McRorie was attracted to curling early in life, as her Mom won the Manitoba Provincial’s. “While I was attending university, I was on the bonspiel circuit and played with my Mom.” After playing for Renelle Bryden, McRorie joined Bernard’s team in 2005 winning two Alberta provincial championships (2007 and 2009).
The time invested to get to that level was significant. “I’d work 7am-3pm, then would throw rocks for two hours on top of looking after my family. On the weekends, if we didn’t have a bonspiel, there would be team practices.
Off ice, there were regular workouts that foucused on the legs and core as well as working with a sports psychologist, focusing on relaxation, visualization and affirmations.”
When asked about her memories of the 2010 Vancouver Olympics in addition to picking up coffee, she recalls the singing of ‘O Canada’ before the matches and how loud it got during the game against Germany. “It was crazy, it was so loud. We couldn’t hear one another!”
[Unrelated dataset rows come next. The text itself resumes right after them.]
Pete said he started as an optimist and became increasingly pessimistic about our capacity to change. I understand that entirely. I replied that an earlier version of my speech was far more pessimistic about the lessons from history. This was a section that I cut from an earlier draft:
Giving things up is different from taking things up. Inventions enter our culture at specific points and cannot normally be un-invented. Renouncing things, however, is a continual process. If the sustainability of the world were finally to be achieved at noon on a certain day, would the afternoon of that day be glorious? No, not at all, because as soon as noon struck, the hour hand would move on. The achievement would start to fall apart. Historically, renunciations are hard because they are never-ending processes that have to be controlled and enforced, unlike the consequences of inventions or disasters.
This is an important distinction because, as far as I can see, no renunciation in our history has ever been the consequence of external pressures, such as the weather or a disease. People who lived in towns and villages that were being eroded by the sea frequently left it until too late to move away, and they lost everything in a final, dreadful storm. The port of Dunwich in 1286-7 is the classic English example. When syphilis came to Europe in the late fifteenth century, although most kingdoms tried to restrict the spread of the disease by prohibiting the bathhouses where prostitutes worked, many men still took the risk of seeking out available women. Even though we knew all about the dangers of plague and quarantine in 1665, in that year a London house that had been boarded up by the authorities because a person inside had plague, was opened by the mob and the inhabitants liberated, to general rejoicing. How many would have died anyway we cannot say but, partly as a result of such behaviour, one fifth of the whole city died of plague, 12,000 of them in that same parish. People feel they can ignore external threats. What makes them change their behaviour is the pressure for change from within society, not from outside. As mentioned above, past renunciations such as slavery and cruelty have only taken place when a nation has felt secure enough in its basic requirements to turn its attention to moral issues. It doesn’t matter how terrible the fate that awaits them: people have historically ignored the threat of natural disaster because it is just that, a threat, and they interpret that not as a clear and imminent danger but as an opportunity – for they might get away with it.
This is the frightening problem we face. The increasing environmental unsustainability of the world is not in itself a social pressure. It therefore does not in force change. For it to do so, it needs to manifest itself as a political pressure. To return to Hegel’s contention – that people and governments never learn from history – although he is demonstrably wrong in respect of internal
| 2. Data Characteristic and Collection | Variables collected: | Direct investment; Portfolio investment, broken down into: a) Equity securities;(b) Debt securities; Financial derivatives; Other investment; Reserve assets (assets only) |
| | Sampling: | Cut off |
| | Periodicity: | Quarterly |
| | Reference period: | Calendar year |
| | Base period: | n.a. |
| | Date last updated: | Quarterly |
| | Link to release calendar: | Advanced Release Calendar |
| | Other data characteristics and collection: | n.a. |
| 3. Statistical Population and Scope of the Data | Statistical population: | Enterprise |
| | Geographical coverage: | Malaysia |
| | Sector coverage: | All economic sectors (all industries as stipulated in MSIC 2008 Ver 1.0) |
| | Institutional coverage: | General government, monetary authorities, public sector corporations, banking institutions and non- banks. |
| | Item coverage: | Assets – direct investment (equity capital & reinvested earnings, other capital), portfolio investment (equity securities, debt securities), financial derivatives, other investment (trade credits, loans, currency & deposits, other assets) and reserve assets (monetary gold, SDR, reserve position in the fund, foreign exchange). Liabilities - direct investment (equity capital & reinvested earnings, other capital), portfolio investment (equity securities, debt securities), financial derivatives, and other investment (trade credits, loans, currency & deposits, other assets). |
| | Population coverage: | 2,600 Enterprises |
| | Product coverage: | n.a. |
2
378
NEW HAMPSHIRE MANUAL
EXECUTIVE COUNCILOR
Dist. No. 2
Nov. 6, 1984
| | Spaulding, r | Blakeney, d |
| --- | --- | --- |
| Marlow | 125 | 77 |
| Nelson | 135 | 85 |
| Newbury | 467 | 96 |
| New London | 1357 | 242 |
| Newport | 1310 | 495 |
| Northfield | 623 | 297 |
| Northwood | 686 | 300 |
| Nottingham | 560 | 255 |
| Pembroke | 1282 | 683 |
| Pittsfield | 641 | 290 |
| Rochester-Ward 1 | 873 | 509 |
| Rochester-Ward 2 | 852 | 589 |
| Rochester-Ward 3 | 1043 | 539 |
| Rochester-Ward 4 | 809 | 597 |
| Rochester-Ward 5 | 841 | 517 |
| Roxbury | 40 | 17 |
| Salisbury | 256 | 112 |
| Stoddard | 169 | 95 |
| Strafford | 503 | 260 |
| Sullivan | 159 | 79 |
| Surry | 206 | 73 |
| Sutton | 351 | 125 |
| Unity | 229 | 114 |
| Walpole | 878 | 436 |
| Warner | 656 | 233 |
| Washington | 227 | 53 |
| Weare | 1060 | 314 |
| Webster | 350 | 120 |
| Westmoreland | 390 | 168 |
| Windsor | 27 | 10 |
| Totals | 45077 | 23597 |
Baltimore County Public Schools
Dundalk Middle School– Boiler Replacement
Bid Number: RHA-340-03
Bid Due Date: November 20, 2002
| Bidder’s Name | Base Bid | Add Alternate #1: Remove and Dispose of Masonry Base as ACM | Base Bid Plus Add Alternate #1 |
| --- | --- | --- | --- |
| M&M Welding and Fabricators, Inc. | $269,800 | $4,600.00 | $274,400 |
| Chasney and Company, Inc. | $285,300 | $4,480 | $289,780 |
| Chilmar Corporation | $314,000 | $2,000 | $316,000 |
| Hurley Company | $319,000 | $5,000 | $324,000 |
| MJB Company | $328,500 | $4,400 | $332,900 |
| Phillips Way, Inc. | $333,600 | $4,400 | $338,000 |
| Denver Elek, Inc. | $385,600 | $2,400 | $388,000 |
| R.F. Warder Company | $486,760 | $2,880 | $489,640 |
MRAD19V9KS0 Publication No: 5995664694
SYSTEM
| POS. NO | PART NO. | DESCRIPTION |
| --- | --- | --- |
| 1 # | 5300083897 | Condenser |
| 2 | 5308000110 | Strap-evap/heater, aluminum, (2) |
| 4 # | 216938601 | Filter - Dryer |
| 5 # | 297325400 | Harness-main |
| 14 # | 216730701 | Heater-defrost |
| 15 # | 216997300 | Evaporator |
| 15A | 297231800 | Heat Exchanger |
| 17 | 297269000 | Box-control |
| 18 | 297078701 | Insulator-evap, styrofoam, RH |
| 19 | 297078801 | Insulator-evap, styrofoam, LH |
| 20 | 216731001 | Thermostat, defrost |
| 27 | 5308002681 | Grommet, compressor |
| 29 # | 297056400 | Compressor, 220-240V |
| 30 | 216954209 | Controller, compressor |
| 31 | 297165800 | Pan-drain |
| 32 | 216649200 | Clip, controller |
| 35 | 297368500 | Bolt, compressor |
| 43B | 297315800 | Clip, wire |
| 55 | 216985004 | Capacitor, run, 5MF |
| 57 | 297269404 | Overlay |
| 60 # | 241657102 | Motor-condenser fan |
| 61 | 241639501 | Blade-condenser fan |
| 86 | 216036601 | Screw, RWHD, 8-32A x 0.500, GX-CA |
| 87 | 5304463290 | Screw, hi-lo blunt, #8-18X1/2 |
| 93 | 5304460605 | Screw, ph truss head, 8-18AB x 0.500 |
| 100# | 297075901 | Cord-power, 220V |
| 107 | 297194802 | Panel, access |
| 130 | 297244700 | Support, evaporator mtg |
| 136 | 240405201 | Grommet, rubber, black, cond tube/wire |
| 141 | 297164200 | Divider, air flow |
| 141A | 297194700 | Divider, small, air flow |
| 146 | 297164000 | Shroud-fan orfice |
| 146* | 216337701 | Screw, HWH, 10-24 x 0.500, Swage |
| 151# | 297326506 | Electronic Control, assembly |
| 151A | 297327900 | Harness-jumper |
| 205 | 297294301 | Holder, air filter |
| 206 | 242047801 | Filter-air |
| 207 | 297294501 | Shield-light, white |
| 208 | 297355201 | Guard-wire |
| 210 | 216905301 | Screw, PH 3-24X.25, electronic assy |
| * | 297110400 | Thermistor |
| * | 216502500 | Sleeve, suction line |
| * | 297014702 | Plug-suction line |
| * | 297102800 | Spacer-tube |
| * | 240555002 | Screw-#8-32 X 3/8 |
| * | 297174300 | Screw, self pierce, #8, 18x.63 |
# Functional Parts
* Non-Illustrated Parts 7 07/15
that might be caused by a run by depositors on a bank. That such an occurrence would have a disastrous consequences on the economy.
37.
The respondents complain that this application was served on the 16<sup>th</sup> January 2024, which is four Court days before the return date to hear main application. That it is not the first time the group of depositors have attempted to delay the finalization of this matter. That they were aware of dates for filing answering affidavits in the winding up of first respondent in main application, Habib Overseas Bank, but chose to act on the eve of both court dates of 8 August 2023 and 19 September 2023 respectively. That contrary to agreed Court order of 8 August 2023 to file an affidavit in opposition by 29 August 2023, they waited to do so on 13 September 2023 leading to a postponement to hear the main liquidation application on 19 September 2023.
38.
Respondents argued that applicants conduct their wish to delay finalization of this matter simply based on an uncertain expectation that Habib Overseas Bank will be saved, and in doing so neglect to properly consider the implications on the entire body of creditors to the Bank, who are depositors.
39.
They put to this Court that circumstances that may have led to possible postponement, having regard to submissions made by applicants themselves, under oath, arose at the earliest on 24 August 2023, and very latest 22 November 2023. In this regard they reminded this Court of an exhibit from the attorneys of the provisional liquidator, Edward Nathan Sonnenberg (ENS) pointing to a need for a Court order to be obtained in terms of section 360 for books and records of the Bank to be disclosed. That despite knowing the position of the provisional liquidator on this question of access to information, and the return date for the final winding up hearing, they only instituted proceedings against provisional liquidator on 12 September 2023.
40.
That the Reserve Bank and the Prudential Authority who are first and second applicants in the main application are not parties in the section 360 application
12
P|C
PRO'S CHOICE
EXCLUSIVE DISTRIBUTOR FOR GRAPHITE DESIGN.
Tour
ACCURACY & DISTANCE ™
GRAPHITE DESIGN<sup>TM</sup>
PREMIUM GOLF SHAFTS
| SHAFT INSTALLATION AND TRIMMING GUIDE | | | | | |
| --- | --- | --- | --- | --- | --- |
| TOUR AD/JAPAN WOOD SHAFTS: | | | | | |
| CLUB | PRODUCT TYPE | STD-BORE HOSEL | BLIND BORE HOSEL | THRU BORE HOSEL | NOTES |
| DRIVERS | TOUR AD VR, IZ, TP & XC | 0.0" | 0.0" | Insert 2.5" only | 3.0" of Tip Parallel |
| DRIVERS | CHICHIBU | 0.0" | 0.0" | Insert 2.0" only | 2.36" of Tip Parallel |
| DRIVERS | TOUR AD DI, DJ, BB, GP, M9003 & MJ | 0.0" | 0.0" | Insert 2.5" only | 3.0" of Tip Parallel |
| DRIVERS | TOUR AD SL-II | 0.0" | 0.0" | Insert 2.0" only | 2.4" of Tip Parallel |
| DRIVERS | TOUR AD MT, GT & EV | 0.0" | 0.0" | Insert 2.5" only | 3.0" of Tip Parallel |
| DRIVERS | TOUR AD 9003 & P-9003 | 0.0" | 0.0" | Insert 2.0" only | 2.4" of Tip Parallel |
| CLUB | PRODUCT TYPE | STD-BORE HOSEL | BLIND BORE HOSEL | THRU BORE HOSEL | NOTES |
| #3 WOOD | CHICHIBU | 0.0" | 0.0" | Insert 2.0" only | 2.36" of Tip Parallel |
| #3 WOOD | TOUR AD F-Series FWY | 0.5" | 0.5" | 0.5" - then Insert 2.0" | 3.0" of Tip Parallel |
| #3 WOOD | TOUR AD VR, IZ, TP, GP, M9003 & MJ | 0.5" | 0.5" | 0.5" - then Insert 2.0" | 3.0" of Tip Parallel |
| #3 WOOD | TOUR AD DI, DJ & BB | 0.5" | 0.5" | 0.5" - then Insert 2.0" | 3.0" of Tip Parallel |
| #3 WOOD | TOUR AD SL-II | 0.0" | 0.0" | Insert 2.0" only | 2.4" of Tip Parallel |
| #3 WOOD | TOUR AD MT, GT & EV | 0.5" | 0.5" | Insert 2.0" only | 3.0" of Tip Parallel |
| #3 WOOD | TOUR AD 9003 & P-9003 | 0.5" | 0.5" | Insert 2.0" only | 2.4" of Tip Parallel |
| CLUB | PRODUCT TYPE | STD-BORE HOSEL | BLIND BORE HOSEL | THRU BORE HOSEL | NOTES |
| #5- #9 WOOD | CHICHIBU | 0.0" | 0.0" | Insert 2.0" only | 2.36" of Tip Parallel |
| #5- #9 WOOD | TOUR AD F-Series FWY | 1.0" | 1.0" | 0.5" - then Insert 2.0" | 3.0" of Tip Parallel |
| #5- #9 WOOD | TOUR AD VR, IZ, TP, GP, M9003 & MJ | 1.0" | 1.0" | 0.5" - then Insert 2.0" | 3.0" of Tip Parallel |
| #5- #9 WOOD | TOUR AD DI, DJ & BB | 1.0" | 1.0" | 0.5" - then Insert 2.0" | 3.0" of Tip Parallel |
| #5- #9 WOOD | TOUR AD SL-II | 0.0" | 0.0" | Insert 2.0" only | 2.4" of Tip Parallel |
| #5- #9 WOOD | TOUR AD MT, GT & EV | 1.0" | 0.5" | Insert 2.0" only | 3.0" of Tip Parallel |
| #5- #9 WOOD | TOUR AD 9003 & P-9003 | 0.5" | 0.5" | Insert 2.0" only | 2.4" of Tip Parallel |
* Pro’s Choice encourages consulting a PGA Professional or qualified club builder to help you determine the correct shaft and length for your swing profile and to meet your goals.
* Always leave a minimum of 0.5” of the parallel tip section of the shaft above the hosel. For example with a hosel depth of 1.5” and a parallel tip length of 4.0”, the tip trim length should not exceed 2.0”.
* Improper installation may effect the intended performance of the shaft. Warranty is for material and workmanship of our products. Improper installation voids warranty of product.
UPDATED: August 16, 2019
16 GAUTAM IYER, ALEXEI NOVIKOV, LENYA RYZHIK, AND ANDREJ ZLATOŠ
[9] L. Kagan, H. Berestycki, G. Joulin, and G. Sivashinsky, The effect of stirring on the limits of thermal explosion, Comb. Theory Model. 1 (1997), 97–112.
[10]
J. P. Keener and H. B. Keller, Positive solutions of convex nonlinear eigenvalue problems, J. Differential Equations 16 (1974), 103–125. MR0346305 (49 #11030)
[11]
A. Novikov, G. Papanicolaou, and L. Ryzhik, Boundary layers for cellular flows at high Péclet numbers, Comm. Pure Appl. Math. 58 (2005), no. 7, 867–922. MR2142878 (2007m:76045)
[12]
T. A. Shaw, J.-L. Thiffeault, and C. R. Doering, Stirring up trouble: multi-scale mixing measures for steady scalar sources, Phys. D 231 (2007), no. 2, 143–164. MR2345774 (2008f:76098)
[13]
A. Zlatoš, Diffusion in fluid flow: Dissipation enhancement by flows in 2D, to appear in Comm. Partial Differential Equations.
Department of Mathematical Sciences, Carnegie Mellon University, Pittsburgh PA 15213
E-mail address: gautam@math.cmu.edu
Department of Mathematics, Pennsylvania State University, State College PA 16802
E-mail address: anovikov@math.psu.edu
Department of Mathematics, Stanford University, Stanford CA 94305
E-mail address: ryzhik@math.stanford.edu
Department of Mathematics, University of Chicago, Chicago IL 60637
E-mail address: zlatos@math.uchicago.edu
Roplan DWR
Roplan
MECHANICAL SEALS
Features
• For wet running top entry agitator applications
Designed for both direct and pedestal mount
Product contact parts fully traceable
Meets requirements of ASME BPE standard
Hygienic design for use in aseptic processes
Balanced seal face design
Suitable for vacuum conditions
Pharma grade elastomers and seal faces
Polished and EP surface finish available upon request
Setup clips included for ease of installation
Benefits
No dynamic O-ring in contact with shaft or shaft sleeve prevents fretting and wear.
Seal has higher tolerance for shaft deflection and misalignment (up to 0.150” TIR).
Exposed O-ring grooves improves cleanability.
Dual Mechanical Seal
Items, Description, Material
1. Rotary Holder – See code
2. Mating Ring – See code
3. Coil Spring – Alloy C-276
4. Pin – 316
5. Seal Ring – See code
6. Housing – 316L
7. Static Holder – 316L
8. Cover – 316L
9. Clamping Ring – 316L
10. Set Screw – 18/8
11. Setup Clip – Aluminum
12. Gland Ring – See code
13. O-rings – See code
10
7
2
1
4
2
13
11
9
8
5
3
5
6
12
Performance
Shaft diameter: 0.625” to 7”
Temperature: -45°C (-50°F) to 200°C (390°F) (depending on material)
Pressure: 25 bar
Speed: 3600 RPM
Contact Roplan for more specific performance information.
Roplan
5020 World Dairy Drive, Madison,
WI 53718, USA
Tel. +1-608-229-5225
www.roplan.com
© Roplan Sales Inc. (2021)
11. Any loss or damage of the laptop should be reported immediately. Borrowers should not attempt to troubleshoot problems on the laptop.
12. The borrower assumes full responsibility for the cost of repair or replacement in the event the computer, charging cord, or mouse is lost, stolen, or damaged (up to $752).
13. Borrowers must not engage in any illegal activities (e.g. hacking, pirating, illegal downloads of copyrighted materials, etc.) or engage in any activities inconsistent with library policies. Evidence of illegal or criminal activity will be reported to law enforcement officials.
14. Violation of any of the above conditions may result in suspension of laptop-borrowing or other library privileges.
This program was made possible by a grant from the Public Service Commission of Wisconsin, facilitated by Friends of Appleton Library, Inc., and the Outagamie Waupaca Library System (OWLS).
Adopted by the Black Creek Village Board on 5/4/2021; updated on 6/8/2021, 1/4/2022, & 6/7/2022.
Today, McRorie works with her husband in their business Canadian Decal in Calgary. She still has a passion for curling and volunteers when she can, including promoting curling in Raleigh,NC at the Triangle Curling Club in conjunction with the World Curling Federation. “In the future I may get my get my coaching levels,” McRorie states.
The game has evolved since my competition days. There’s more money for bonspiels, so elite performers can now curl full time. The sweeping material on brooms has changed so overall teams are better.
So what thoughts would McRorie share with future curlers? ” Follow your dream, believe in yourself and enjoy the journey.”
Who knows, one day that could lead to being serenaded with ‘O Canada’.